> _Directions_:
Lines that include the string "GAMES" are the ones to copy from the entries below.

> _Saved data entries_:
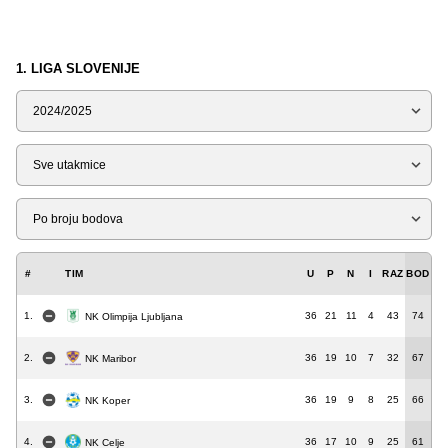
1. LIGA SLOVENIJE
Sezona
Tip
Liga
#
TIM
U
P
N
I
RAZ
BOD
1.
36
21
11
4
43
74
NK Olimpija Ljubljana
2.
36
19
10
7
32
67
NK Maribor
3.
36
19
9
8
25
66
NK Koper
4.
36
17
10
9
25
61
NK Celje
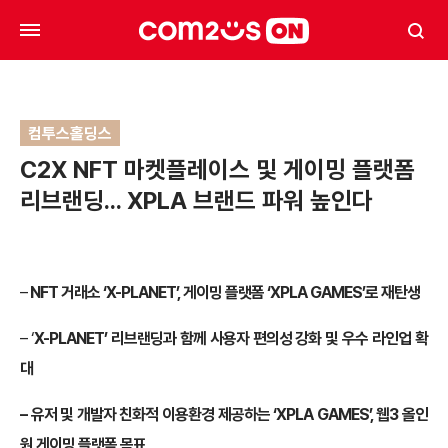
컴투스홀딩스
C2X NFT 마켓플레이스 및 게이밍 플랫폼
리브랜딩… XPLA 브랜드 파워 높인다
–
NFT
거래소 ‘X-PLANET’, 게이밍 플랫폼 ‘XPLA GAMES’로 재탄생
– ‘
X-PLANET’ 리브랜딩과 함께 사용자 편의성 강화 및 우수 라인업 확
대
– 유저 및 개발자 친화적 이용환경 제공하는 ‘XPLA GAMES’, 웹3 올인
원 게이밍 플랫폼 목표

> _Reply to the exercise_:
거래소 ‘X-PLANET’, 게이밍 플랫폼 ‘XPLA GAMES’로 재탄생
– 유저 및 개발자 친화적 이용환경 제공하는 ‘XPLA GAMES’, 웹3 올인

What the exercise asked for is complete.